(Text under study Opens)
Ever since the era of “must see TV” ended, NBC has acquired the stigma of being a network on the decline. While shows like Law & Order and The Office still brought in decent ratings and comedies like Community and 30 Rock earned critical acclaim, the once dominant Peacock just couldn’t seem to approach the heights of national ubiquity once enjoyed by ’90s hits like ER and Seinfeld. In the last few years, NBC has approached the level of an outright laughing stock, with its crumbling ratings becoming the butt of many jokes.
That was until the 2013-2014 broadcast season. Just last year, NBC ended the 2012-2013 season by declining 4% in the advertiser coveted demographic of adults 18-49, and coming in third overall for the year behind CBS and FOX. The 2013-2014 season saw the network shoot up an applause-worthy 13% in the 18-49 demo, taking the #1 spot in that category for the first time in ten years. Not coincidentally, the 2003-2004 season saw NBC say goodbye to both Friends and Frasier, two of its last really huge hits. As if that wasn’t enough, NBC’s total viewer audience for the 2013-2014 season increased by a massive 33%.
(Text under study Closes)
(Dataset extract Opens)
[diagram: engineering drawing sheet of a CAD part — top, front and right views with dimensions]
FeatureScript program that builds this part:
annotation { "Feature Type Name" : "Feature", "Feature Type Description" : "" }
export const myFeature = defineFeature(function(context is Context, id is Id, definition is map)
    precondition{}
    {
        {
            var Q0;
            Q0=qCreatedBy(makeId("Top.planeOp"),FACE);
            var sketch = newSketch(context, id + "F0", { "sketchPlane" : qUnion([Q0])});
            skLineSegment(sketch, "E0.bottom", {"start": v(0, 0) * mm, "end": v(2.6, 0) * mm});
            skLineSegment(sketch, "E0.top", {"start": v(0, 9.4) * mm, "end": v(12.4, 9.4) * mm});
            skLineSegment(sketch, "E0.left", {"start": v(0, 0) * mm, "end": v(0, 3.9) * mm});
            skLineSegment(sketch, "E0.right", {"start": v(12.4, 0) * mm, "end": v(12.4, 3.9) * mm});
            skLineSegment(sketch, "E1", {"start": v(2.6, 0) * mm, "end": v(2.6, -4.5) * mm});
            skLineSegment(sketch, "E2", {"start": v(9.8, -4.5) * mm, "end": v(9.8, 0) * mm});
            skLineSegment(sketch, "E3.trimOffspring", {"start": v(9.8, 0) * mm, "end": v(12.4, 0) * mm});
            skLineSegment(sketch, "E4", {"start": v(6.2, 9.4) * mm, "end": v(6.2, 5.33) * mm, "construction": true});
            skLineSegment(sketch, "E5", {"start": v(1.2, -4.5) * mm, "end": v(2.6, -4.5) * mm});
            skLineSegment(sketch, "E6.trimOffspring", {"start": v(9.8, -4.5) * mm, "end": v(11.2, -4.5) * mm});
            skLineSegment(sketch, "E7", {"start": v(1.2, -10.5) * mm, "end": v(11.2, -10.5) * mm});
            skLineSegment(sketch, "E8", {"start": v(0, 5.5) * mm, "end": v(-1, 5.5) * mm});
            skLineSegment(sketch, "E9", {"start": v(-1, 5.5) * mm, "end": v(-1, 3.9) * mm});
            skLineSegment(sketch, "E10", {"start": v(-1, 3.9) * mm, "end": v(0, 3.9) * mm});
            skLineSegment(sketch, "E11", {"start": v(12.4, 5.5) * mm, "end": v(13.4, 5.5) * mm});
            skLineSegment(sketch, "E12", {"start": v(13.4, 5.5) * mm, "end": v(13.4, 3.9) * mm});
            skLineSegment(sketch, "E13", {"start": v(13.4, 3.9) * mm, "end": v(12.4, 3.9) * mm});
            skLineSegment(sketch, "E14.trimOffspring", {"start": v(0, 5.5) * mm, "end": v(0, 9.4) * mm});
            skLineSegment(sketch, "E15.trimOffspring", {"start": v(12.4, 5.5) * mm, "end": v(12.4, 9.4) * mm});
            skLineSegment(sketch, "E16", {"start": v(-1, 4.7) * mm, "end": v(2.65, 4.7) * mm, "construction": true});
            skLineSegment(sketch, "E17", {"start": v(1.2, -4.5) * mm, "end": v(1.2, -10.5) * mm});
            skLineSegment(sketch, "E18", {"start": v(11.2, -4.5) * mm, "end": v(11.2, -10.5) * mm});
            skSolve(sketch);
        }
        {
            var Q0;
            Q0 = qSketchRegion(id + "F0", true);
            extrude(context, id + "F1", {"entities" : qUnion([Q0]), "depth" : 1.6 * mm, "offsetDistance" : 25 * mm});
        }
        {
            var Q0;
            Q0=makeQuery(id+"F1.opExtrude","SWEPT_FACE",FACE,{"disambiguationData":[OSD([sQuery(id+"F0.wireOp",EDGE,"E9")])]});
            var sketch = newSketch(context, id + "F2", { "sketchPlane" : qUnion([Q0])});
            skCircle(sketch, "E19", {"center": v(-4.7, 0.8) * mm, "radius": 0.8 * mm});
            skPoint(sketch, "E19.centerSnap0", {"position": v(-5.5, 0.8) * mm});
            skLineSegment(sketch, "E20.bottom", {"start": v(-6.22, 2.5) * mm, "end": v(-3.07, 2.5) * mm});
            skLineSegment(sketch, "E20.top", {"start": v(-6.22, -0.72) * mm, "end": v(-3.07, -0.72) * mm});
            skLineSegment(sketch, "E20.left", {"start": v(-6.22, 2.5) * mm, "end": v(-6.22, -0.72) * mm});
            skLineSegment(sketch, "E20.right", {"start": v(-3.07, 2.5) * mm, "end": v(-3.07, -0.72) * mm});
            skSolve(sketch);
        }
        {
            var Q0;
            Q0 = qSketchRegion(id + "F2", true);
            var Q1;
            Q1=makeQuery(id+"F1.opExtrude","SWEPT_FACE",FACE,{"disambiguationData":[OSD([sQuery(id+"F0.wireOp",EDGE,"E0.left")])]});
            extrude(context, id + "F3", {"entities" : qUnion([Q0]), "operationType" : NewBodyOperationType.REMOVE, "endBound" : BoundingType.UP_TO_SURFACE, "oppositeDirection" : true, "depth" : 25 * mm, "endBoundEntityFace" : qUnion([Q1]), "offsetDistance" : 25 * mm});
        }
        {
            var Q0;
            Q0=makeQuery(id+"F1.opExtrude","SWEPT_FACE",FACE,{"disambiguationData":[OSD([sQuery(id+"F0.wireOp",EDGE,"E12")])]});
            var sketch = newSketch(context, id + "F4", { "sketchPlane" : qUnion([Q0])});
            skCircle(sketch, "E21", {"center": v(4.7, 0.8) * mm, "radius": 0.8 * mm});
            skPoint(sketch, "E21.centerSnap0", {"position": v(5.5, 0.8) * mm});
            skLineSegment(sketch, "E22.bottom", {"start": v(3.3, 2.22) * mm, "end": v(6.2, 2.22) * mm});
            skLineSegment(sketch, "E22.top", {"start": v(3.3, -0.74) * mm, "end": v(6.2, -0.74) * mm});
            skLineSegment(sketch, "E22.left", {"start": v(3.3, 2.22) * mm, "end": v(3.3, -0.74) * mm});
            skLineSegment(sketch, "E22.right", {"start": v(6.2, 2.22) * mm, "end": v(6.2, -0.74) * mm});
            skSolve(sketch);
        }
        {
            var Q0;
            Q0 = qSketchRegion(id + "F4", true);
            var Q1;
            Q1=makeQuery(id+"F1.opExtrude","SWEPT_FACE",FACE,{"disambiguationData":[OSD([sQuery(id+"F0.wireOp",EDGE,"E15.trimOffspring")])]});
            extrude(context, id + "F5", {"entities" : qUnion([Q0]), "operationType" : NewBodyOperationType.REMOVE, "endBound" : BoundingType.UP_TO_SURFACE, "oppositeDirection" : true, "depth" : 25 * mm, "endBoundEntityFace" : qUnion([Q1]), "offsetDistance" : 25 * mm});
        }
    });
(Dataset extract Closes)
Task to carry out: Copy word for word the part of the NBC ratings text above that opens with the words containing "That was until" and closes with "a massive 33%.".

Solution for this exercise:
That was until the 2013-2014 broadcast season. Just last year, NBC ended the 2012-2013 season by declining 4% in the advertiser coveted demographic of adults 18-49, and coming in third overall for the year behind CBS and FOX. The 2013-2014 season saw the network shoot up an applause-worthy 13% in the 18-49 demo, taking the #1 spot in that category for the first time in ten years. Not coincidentally, the 2003-2004 season saw NBC say goodbye to both Friends and Frasier, two of its last really huge hits. As if that wasn’t enough, NBC’s total viewer audience for the 2013-2014 season increased by a massive 33%.